Vorbereitungen für den großen Vermögenstransfer
Das heutige Vermögen wird überproportional von älteren Generationen gehalten, bedingt durch demografischen Wandel und Wertsteigerungen, insbesondere bei Immobilien. BCG prognostiziert einen Anstieg der jährlichen Erbschaften in Deutschland auf bis zu 400 Mrd. Euro bis 2027, verglichen mit 101,4 Mrd. Euro an Schenkungen und Erbschaften im Jahr 2022 (Destatis). Doch: Studien zeigen, dass bis zu 70% der vermögenden Familien ihr Vermögen in der zweiten und 90% in der dritten Generation verlieren, was den Umgang mit Generationenvermögen zu einer Herausforderung macht.

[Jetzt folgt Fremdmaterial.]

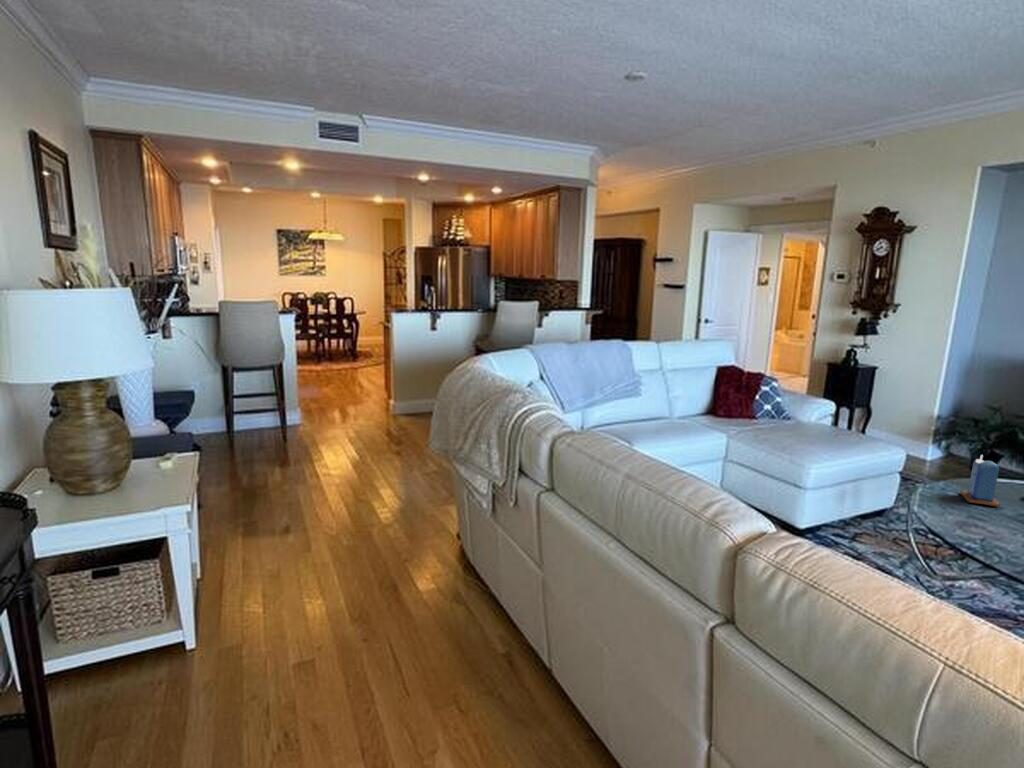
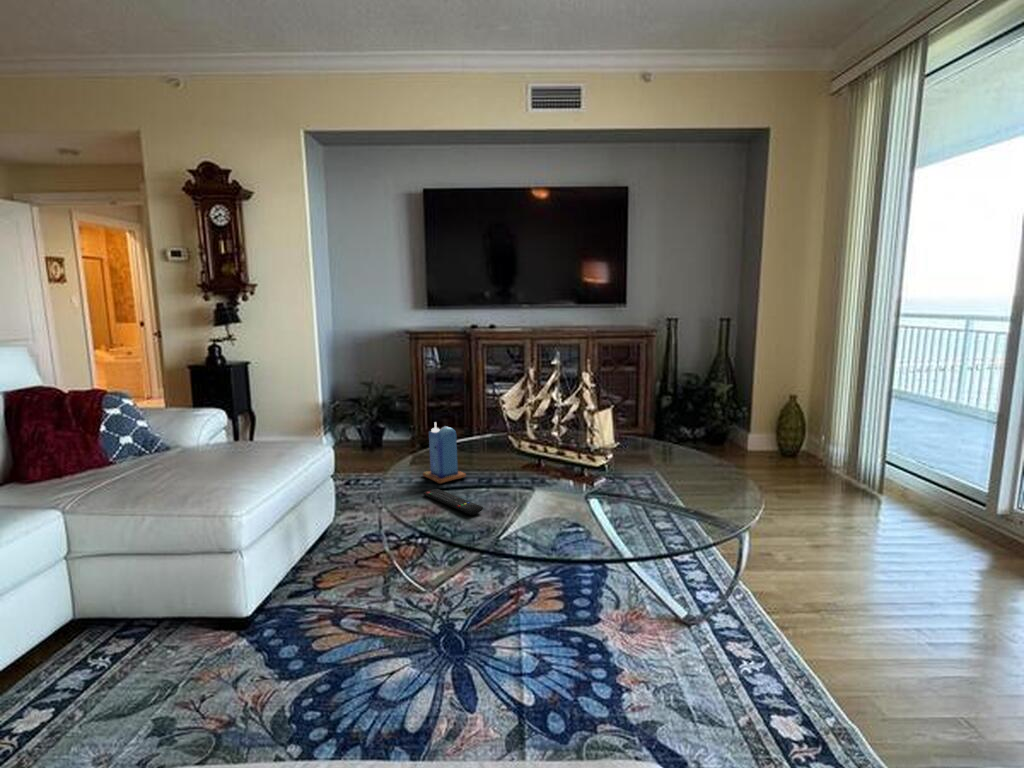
remote control: none [945,502,985,529] -> present [424,489,483,515]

Dieser Vermögensverlust ist in Teilen unvermeidbar. Dennoch geht oft unnötig Familienvermögen verloren, weil es an Kommunikation innerhalb der Familie mangelt. Eine unzureichende Vorbereitung und fehlende Abstimmung der finanziellen Ziele verschärfen das Problem. Finanzberater können in dieser Situation ihre Stärken zeigen, denn sie bieten wichtige Unterstützung. Entscheidend ist die Ansprache der Erbengeneration. Erbschaften gehen oft zuerst an Frauen, da sie häufig eine höhere Lebenserwartung haben als Männer. In Deutschland beträgt der Unterschied fünf Jahre, weltweit sind es sogar sieben Jahre. Zudem waren deutsche Frauen 2023 bei der Heirat durchschnittlich zweieinhalb Jahre jünger als ihre Partner.
Fehlendes Engagement
Nach dem Tod ihres männlichen Partners neigen Frauen oft dazu, sich von ihrem Finanzberater zu trennen. Studien zeigen die Gründe für Beraterwechsel nach Erbschaften: Der Berater hat oft keine eigenständige Beziehung zur Partnerin aufgebaut. Zudem werden persönliche Ziele und Wünsche für die Zusammenarbeit oft übersehen. Auch erbende Kinder wenden sich häufig von den Beratern ihrer Eltern ab. Eine Untersuchung von Cerulli Associates belegt: 87% der Kinder ziehen den elterlichen Berater nicht in Betracht. Der Hauptgrund ist fehlendes Engagement seitens des Beraters.
So können sich auch für Finanzberater bei der Vermögensübertragung Herausforderungen ergeben. Oft stehen sie dem Kunden näher als den Erben. Die Aufteilung der Erbschaften kann zudem bedeuten, dass die Erben kleinere Vermögen erhalten, als der Berater üblicherweise betreut. Eine weitere Betreuung kann dann unwirtschaftlich werden.
Der große Beratungstransfer
Angesichts dieser Faktoren erwartet das Vanguard Advisory Research Centre (ARC) eine Verlagerung von einer geringeren Anzahl größerer Anlageportfolios, die derzeit von den über 60-Jährigen gehalten werden, zu einer größeren Anzahl kleinerer Portfolios, die von ihren späteren Erben gehalten werden.
Aktuelle Trends zeigen zudem, dass ein großer Teil dieses Vermögens nicht nur neue Eigentümer haben wird, sondern auch von einem neuen Berater verwaltet wird. Mit dem Beginn des großen Vermögenstransfers werden Berater, die einen Weg finden, die nächste Generation auf die richtige Weise und zum richtigen Zeitpunkt einzubinden, einen erheblichen Vorteil haben. Um die Familienmitglieder effektiv in den Beratungsprozess einzubeziehen, ist oft Flexibilität erforderlich. Berater müssen mit Familien in verschiedenen Konstellationen zusammentreffen. Darüber hinaus möchten Vermögende oft bestimmte „Rahmenbedingungen“ festlegen, in welchem Umfang Informationen über Vermögenswerte offengelegt werden.
Auf Wandel vorbereiten
Beratungsunternehmen sollten auch die Entwicklung spezieller Dienstleistungen für den Vermögensübertrag in Betracht ziehen. Ein spezialisierter Ansatz kann Zeit freisetzen, die für den Aufbau und die Pflege von Kundenbeziehungen und notwendige, oft emotionale Gespräche genutzt werden kann.
Finanzberater haben einen unschätzbaren Dienst geleistet, indem sie einer Generation geholfen haben, finanziellen Wohlstand zu erreichen. In den kommenden Jahrzehnten steht jedoch ein großer Wandel bevor: Billionen an Vermögen werden von einer Generation zur nächsten weitergegeben. Finanzberater müssen ihre Praktiken auf diesen Wandel vorbereiten, um diese Herausforderung erfolgreich zu bewältigen.